Judicial bribery accusations were in fashion and the FBI had mounted an investigation of the Dade county judiciary they called Operation Court Broom. Sitting judges and attorneys were indicted in federal court, the Date county State court bench was accused of being a racketeering enterprise. Even “Maximum Morphonious,” a newsworthy tough judge and former Florida State beauty queen, was caught up in the allegations.

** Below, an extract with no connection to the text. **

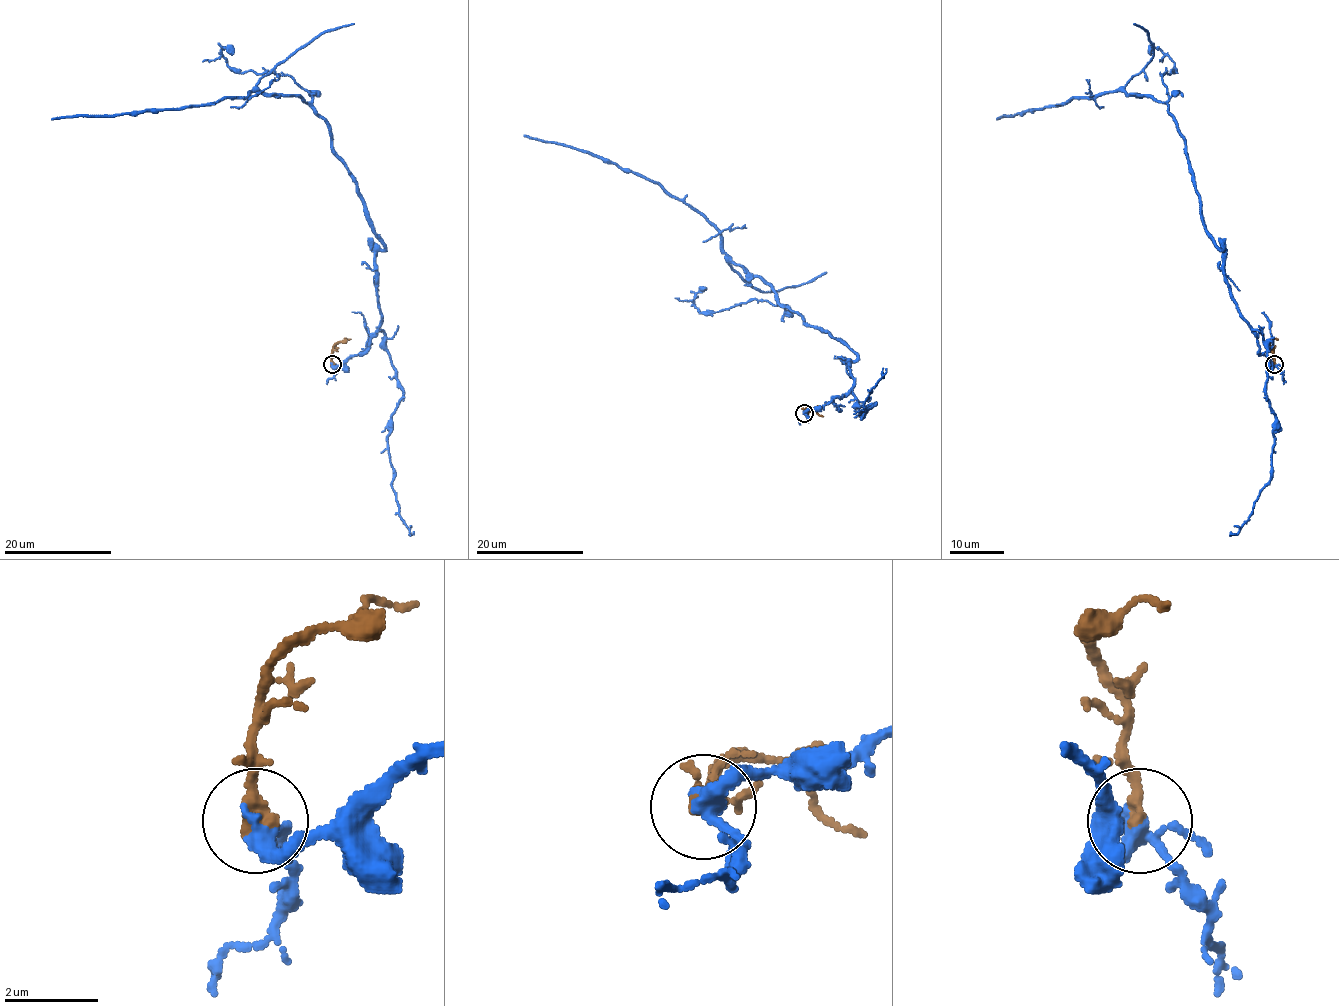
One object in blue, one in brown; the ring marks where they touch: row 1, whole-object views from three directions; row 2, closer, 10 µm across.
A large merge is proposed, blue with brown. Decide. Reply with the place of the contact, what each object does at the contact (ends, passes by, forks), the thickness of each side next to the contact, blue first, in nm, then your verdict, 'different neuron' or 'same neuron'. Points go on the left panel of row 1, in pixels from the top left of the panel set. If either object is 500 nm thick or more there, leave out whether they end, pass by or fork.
at (332, 364); blue forks there; brown ends there; 240 nm thick on the blue side, 360 nm on the other; same neuron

The Court Broom trials resulted not only in convictions, but Bar discipline and at least one sitting judge losing an election. A half-dozen or so lawyers were indicted for bribing the judges. All were convicted. All lost their licenses to practice law. State special public defenders not indicted had their invoices audited just to be on the safe side; one of them, former judge Ted Mastos, blamed “bad bookkeeping” on the fact that he had billed the State for more than 30 hours in a single day—they really should make accounting a required course in law school.

The most astonishing result in the Court Broom cases was the acquittal of Judge Philip Davis. Despite having been caught on tape snorting cocaine and taking a one hundred thousand dollar bribe, Judge Davis was acquitted. He was represented by Alcee Hastings.

They still talk about Hastings’ closing argument in the Justice Building. This goes to prove the wisdom that you never know what is going to happen at trial. A few years later, Davis was charged by the State for stealing money from a charity he had set up. Hastings was by then a sitting congressman and could not represent him. This time Davis, no longer a judge, was convicted. The sentence of twenty years seems rather harsh unless you take into account karma for the previous acquittal.

Another one of Hastings’ infamous clients was Yahweh ben Yahweh, a religious leader whose followers wore white robes and terrorized anyone who dared to stand up against them with violence.

Eventually the justice system came around to Judge Hastings’ view that the Sentencing guidelines were unfair. The guidelines were changed to be advisory, not mandatory. Crack cocaine guidelines were made consistent with those guidelines applicable to powder. But by then, Judge Hastings had long been off the bench. I never found out what happened to the woman who was given that five-year gift of time.

I never had the opportunity to try a case with Judge Hastings. He ran for Congress from a newly created district in Broward county, was elected and held his seat for twenty years. He never sought revenge against his new colleagues though they had voted to impeach him. I never heard anyone complain about his tenure as a Congressman. Ironically, at the time of his death he was on a committee which vetted candidates for the federal bench.

His life is strong evidence against F.Scott Fitzgerald’s adage that “there are no second acts in American lives.”